Story featured in the 2013 Arizona Hunting Edition
a Season to Remember
Three years ago, my dad took me hunting for the first time. I had drawn a mule deer tag in northeast Arizona. After 3 brutal days of hunting the backwoods, I was able to harvest a beautiful 4 point. From that day on, I was hooked. I fell in love with the outdoors and the pursuit and challenge of hunting wild game. In April, the long awaited draw results for Arizona elk were released. I had drawn a coveted rifle bull tag in a quality unit. With as much scouting as possible needed, my dad and I put in our mule deer apps for the same unit. That way we could scout for elk, but we could have deer tags in our pockets at the same time.
In July, the deer draw results were released. Astonishingly, my dad and I both drew out first choice tags. Two weeks prior to opening day of my deer hunt, we had 5 different bucks located; two fork horns, two 3 points, and a nice 4 point. Four days prior to opening day, the phone rang. It was a long time family friend. He sent a picture of a monster buck that his friend had seen on the early bull hunt. The picture was blurry, and all we could tell was that the buck was bigger than any we had seen. That was a once in a lifetime opportunity, and we had to go after that deer.
Thursday we were in the backcountry, 60 miles from civilization, just my dad, grandpa, and I. For two full days, we didn’t see an animal. We battled freezing cold conditions and thunderstorms; we were soaking wet and shivering. The only sign of deer was some month old tracks and a chalky four point shed antler. I knew this was going to be a challenging hunt, but I already started to hang my head. To make it worse, we ran into another hunter, who was scouting for the cow hunt starting the next week. When we told him we were deer hunting, he said, “I’ve hunted in here for 20 years and never seen a deer.”

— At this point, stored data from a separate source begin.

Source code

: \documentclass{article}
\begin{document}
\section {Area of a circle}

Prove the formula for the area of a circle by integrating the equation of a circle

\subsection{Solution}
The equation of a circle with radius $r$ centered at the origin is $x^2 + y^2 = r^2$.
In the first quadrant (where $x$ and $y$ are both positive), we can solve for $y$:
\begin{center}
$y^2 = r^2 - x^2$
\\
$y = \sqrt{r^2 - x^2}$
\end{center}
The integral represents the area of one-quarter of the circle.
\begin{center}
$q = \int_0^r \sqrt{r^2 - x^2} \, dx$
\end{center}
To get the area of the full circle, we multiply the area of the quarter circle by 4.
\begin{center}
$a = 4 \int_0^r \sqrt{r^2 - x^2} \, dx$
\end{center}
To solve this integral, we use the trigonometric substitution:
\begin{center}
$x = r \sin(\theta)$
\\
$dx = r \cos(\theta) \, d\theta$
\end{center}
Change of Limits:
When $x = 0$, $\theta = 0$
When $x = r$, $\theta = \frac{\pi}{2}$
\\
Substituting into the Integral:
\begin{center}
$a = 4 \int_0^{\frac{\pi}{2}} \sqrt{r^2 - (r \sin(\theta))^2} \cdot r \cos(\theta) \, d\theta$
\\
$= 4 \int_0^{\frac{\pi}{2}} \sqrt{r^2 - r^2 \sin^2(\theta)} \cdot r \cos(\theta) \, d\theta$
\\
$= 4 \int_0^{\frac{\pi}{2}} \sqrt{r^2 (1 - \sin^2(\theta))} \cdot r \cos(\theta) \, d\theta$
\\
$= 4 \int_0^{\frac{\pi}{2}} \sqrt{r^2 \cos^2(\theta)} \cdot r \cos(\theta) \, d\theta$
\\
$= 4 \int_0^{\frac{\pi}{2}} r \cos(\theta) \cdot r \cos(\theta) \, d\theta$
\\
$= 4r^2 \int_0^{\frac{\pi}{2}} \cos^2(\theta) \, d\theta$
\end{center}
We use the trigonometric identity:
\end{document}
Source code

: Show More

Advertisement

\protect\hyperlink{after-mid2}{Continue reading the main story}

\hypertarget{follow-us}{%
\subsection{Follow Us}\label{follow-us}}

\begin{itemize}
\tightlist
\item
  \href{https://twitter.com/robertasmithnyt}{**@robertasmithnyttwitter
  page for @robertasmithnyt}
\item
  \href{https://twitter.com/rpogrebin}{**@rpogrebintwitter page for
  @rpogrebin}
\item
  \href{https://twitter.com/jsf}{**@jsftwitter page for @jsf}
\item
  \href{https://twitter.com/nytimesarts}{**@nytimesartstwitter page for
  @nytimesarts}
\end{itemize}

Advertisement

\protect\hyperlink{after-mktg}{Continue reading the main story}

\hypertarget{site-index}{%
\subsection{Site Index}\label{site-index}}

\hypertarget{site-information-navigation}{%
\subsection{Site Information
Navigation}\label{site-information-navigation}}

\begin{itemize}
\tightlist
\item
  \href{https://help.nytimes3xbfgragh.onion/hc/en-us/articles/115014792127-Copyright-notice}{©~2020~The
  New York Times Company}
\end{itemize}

Saturday morning we rolled out of the tent to dry air. The rain had stopped. It was a miracle. We made our game plan while we made our coffee and breakfast burritos. We set ourselves up on a premier glassing hill overlooking a small tank about a half hour before light. The sun rose, and the elk went nuts. There were screaming bulls running everywhere, distracting us from deer hunting. We must have seen four different herd bulls with their harems. We stomped around the woods until noon, when our stomachs were growling and we were out of breath
The trip back to camp seemed to have taken forever, because all I could focus on was a sandwich and a cold coke. About a half a mile from our camp we worked over the top of a small draw, and when we least expected it, there stood a bachelor herd of mulies down in the cut, still feeding at noon. I slipped into 150 yards and set up to shoot “indian style”.